Ketika ia menggunakan karunia “Clairvoyance”-nya, ia dapat memanipulasi sel-selnya dengan presisi untuk menyempurnakannya lebih lanjut dan menghidupkan setiap bagian tubuhnya. Namun, hal itu membutuhkan konsentrasi yang tinggi dan perhatian penuh.
Kini, dengan setiap sel yang tampaknya mulai hidup, kecenderungan menuju tindakan naluriah perlahan mulai berkembang.
Dengan keunggulan naluriah ini, ia dapat melakukan operasi tingkat seluler dengan konsumsi energi mental minimal. Misalnya, menciptakan arus listrik melalui gesekan sel kini hanya membutuhkan satu pikiran, tanpa memerlukan fokus intens yang pernah dibutuhkannya.
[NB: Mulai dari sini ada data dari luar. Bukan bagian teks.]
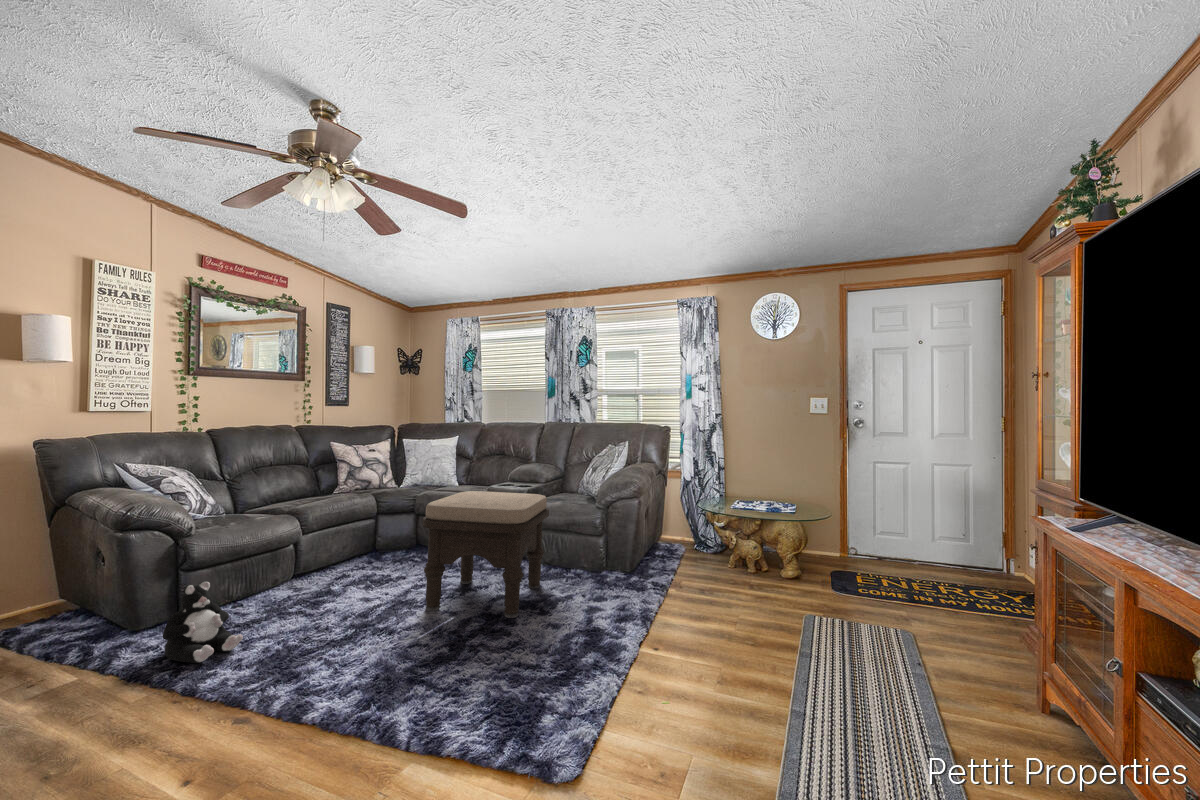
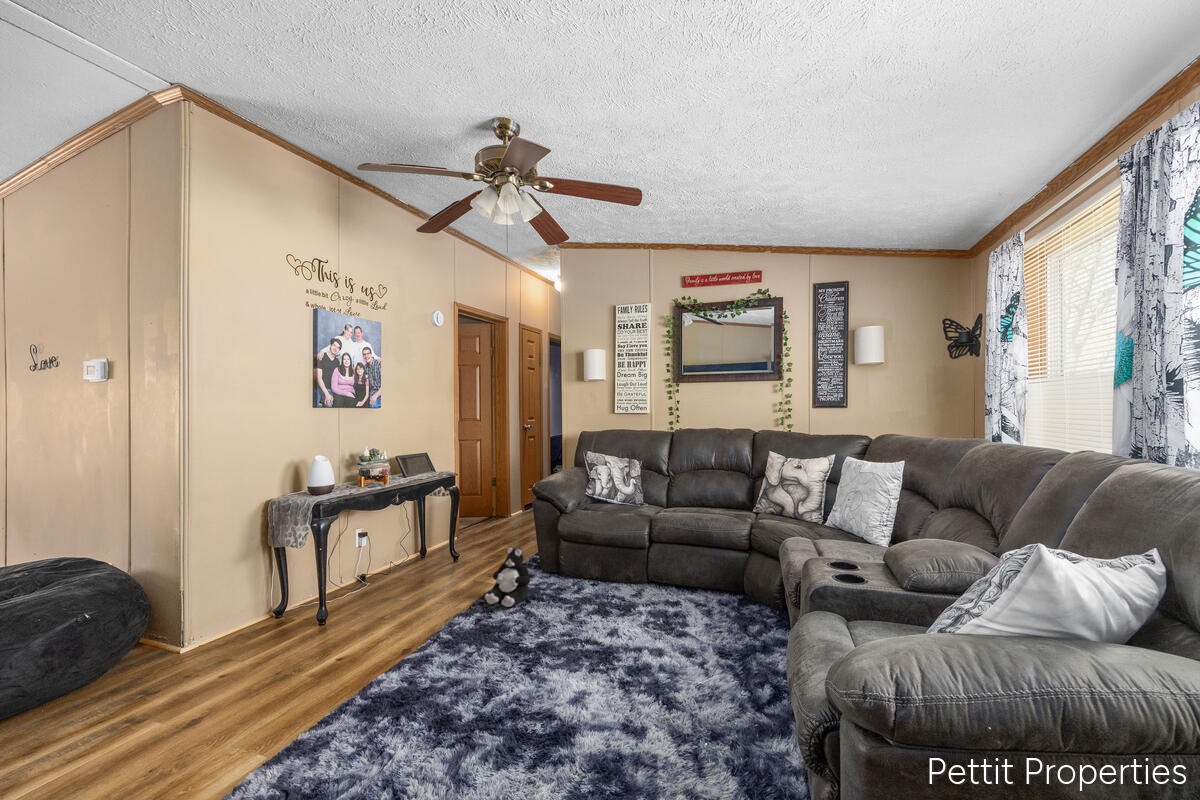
ottoman: present [422,491,549,618] -> none [566,544,743,766]

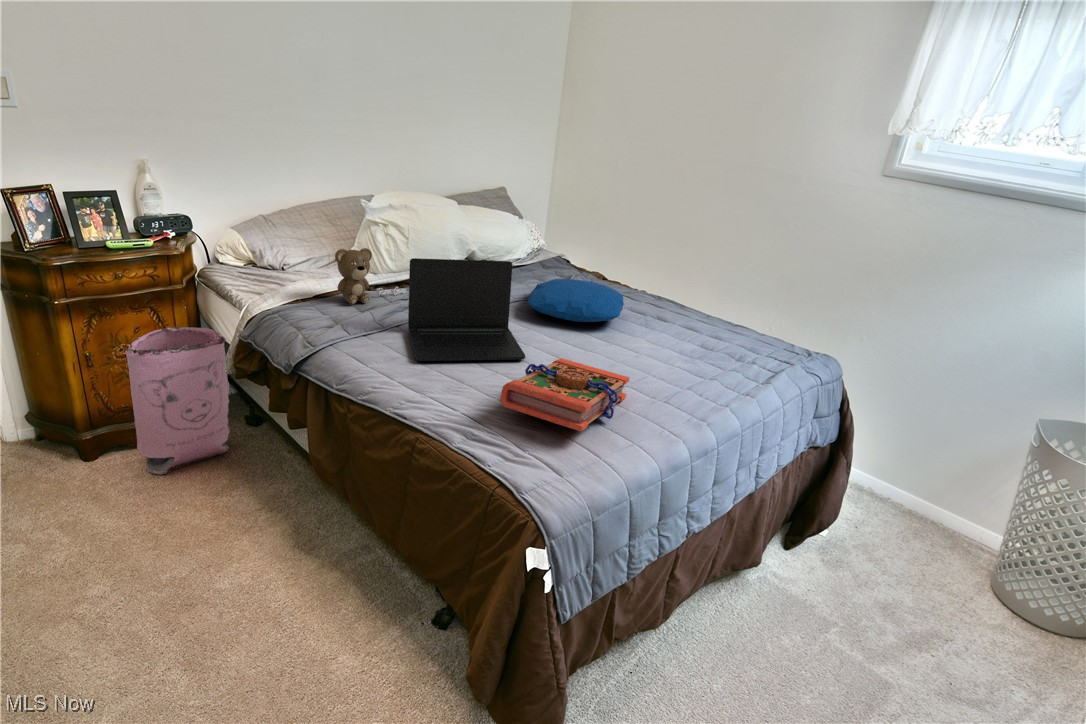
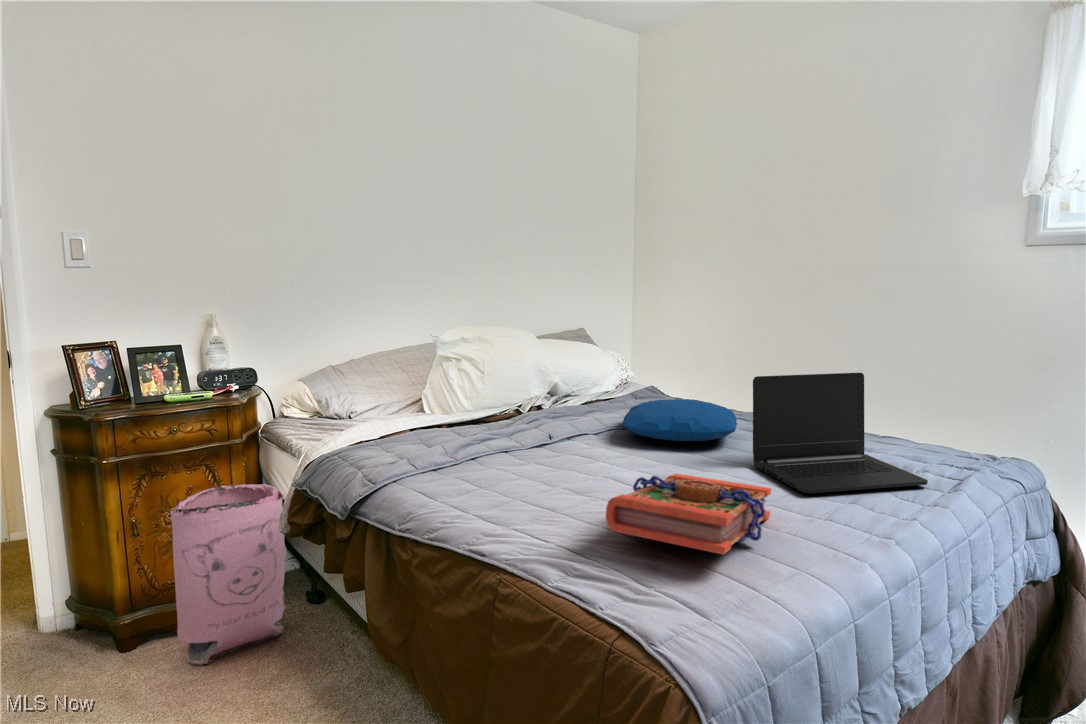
teddy bear: present [335,248,407,304] -> none [402,380,483,443]
laptop: present [408,258,525,361] -> present [753,373,928,493]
Dengan berkurangnya konsumsi energi mental, daya tahannya dalam pertempuran akan meningkat.
“Insting bukanlah kata yang tepat… Lebih tepatnya, inisiatif subjektif.”
Li Pin merenungkan perubahan ini dengan tenang, mengeksplorasi “inisiatif subjektif” ini melalui kemampuan meramalnya.
Tak lama kemudian, ia sampai pada sebuah kesimpulan.
“Selain kepala saya, yang menyimpan kehendak sadar saya, saya sekarang dapat dengan cepat meregenerasi dan membangun kembali bagian tubuh saya mana pun jika hancur—tanpa perlu mencurahkan begitu banyak energi untuk mengandalkan karunia kewaskitaan saya seperti sebelumnya…
Aku juga bisa meninggalkan sebagian kekuatanku di tubuh orang lain, seperti perwujudan klonku. Saat dibutuhkan, aku bisa mengaktifkan kekuatan ini dan melepaskannya. Semakin banyak kekuatan yang kuinvestasikan, semakin kuat dan lama efeknya bertahan. Selain itu, nilai spiritual mental yang lebih tinggi dapat memperpanjang durasi dan jangkauan efektif di antara kita.
Kemampuan-kemampuan itu sudah mulai berkembang menjadi sesuatu yang lebih mirip kemampuan ilahi.
“Seiring kemajuan jiwa mental saya dan pemahaman saya tentang genetika semakin mendalam, suatu hari nanti… saya akan mampu mewujudkan avatar eksternal dan beregenerasi dari setetes darah.”[1]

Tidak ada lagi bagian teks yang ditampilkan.